The trick is no two stages are alike. One moment, you might be blasting away at a large blob to simultaneously kill all the smaller blobs connected to it while deftly avoiding huge waves of enemy fire. But the next moment, you'll be shooting a giant eye and some very specific spherical enemies while a whole mess of spherical enemies come pouring out of it. With each progression to the next stage, the chaining systems become more obscure and the challenge ramps up considerably.

In fact, by the time you hit the third stage, you'll probably be begging for some kind of "kill everything" superweapon like most shooters of this ilk tend to include. No such luck. You either figure out how to do the chain kills or you're boned.
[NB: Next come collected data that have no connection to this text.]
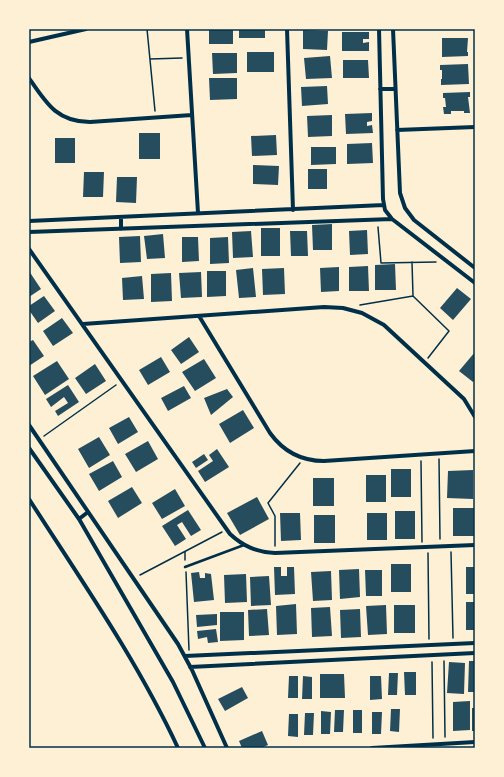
<svg xmlns="http://www.w3.org/2000/svg" width="504" height="777" font-family="Karla,sans-serif">
  <rect width="100%" height="100%" fill="#fdf0d5"/>
  <path fill="#264d5e" d="M209 29H233V44H209Z
    M239 29H265V38H239Z
    M303 30 328 31 327 50 303 49Z
    M342 32H369V39H363V43L369 42V51H342Z
    M442 38H468L467 52H468V56L442 57Z
    M247 52H274V72H247Z
    M212 53H237V73L213 74Z
    M330 56 332 78 306 79 304 58Z
    M343 60H368L369 78H343Z
    M468 64 469 84 441 85V79H442V70H440V65Z
    M209 78H237V99L210 100Z
    M327 86 328 104 302 106 301 87Z
    M470 92V97H468L470 113H464V111H451V114H444L443 107H446L445 98H443V93Z
    M372 113V121L367 122V126L372 125 373 133 346 134 345 114Z
    M332 115V136L308 137 307 116Z
    M139 133H160V159H139Z
    M276 135 277 155 252 156 251 136Z
    M55 138H75V163H55Z
    M372 143 373 163 347 164V144Z
    M311 147H336V164L311 165Z
    M253 165 279 166 278 185 253 184Z
    M308 169H327V189H308Z
    M84 172H104L103 197H83Z
    M117 177H137L136 203 116 202Z
    M332 224V250H313L312 225Z
    M261 228H280V256H261Z
    M367 230 368 254 350 255 349 231Z
    M251 231 253 257 233 258 232 232Z
    M290 231H307L308 256H291Z
    M163 234 165 258 147 259 144 236Z
    M140 236 141 262 120 263 119 237Z
    M182 237H198L199 261 182 262Z
    M228 237 229 263 210 264V238Z
    M395 264 396 290H375V265Z
    M368 266 369 291H349V267Z
    M339 267V291L321 292 320 268Z
    M253 268 256 297 239 298 236 270Z
    M284 268 285 294 263 295 262 269Z
    M29 271 41 289 29 297Z
    M207 271H226V296L207 297Z
    M201 272 202 297 181 298 179 273Z
    M171 273 172 301 151 302V274Z
    M142 276 144 299 123 300 122 278Z
    M457 288 471 299 453 320 440 308Z
    M44 296 55 311 38 323 29 310V306Z
    M62 318 73 333 53 346 43 331Z
    M189 337 199 352 181 364 171 350Z
    M33 340 44 356 29 366V342Z
    M475 352V379L473 382 459 371Z
    M161 357 170 372 148 385 139 370Z
    M204 359 216 378 195 391 182 372Z
    M57 361 69 379 45 395 33 376Z
    M95 364 106 381 86 394 75 378Z
    M68 385 79 402 58 416 55 411 68 403 64 397 51 407 46 399Z
    M184 386 191 398 168 411 161 398Z
    M227 389 233 397 211 415 204 398Z
    M243 410 254 428 230 443 219 424Z
    M129 417 138 432 118 444 109 428Z
    M99 437 110 455 89 468 78 449Z
    M148 441 158 459 136 472 125 454Z
    M217 449 229 467 205 482 198 471 213 461 209 455Z
    M204 454 208 460 196 468 192 462Z
    M113 461 122 477 99 491 89 474Z
    M391 469H411V497H391Z
    M473 470V499L447 498 448 471Z
    M366 475H386V502H366Z
    M313 478H334V506H313Z
    M132 487 142 503 118 518 108 501Z
    M175 489 185 506 162 519 152 503Z
    M257 497 269 519 240 535 227 513Z
    M453 508H474V536H453Z
    M188 510 201 530 191 536 182 522 177 525 186 539 175 546 162 526Z
    M395 511H415V539H395Z
    M280 513H300L301 540 281 541Z
    M367 513H387V540H367Z
    M314 515H335V543H314Z
    M391 564H411V592H391Z
    M274 567H281V576H287V567H294L295 594 275 595Z
    M466 567H475V594H466Z
    M359 569 360 597 340 599 339 570Z
    M365 570H382V596H366Z
    M331 571 332 600 313 601 311 572Z
    M199 572 200 578H205V573L211 574 214 600 194 602 191 573Z
    M246 574 247 602 225 603 224 575Z
    M269 576 271 605 251 606 250 577Z
    M466 602H475V630H466Z
    M296 604 297 634 277 635 276 606Z
    M386 605 387 634 368 635 366 606Z
    M394 605H415V633H394Z
    M330 607 332 636 312 637 311 608Z
    M267 609 269 635 249 636 248 610Z
    M360 609 361 637 341 638 340 610Z
    M220 612H244V640L220 641Z
    M217 614V625L197 627 196 615Z
    M216 629 218 642 208 643 207 637 198 639 197 631Z
    M469 661H475V692H468Z
    M449 662 465 663 464 694 447 693Z
    M404 672H416V695H405Z
    M389 673H398L397 695H388Z
    M320 674H344L345 698H320Z
    M289 676H298V698H288Z
    M303 676 312 677V699H302Z
    M370 676H381L382 699 370 700Z
    M242 687 248 698 225 711 218 699Z
    M470 701V730L453 731V702Z
    M472 708H475V731H472Z
    M391 709H400L399 732 390 731Z
    M335 710H344L343 732H334Z
    M353 710H362V733H353Z
    M321 711 331 712 330 734H321Z
    M372 712H382L381 734H372Z
    M305 713H314L313 735H304Z
    M289 714H298V737L288 736Z
    M262 731 268 745 261 748H242L239 741Z"/>
  <g fill="none" stroke-linecap="round" stroke-linejoin="round">
    <path stroke="#003049" stroke-width="1.5" d="M147 29 155 111
      M150 59 182 58
      M378 227 381 263 436 262
      M412 262 413 296 449 331 428 358
      M360 305 413 296
      M44 436 116 385
      M439 459 440 539
      M421 461 422 542
      M275 546V516L268 503 300 463
      M185 552V560
      M451 552 453 638
      M428 553 429 639
      M186 572 189 650
      M140 575 222 532
      M444 661 445 737
      M432 662 433 738"/>
    <path stroke="#003049" stroke-width="2.5" d="M185 567 244 545"/>
    <path stroke="#003049" stroke-width="4" d="M187 29 198 213
      M287 29 293 210
      M379 29 383 199 385 210 392 219 475 283
      M393 29 400 193 405 208 414 220 475 268
      M29 42 86 29
      M29 78C46 103 57 122 90 122L192 115
      M380 89H395
      M397 130 475 127
      M121 217V229
      M29 221 384 205
      M29 232 392 219
      M29 249 230 534C243 546 256 552 275 553L475 545
      M199 316 270 433C283 451 301 461 324 461L475 451
      M83 324 324 307 343 308 362 313 384 325 464 399 475 417
      M29 425 178 644 192 670 227 748
      M29 448 79 519 173 682 205 748
      M29 499C81 580 137 660 178 748
      M79 519 88 512
      M185 656 475 643
      M190 667 475 653
      M372 748 475 742"/>
  </g>
  <rect width="504" height="777" fill="none" stroke="#fdf0d5" stroke-width="60"/>
  <rect x="30" y="30" width="444" height="717" fill="none" stroke="#003049" stroke-width="1.5"/>
</svg>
It doesn't help that your nondescript dot doesn't move especially fast. You move faster when you aren't shooting, but even then, you feel a tad sluggish. It's also hard to pick up a lot of those dropped pixels because you don't just absorb them the second you touch them. They drag behind you as you move, so you kind of have to stop for a second to absorb them. It's the sort of thing that is initially very frustrating, but you eventually get used to once you figure out the strategy for each stage. Still, some kind of last ditch effort superweapon would have been a big help.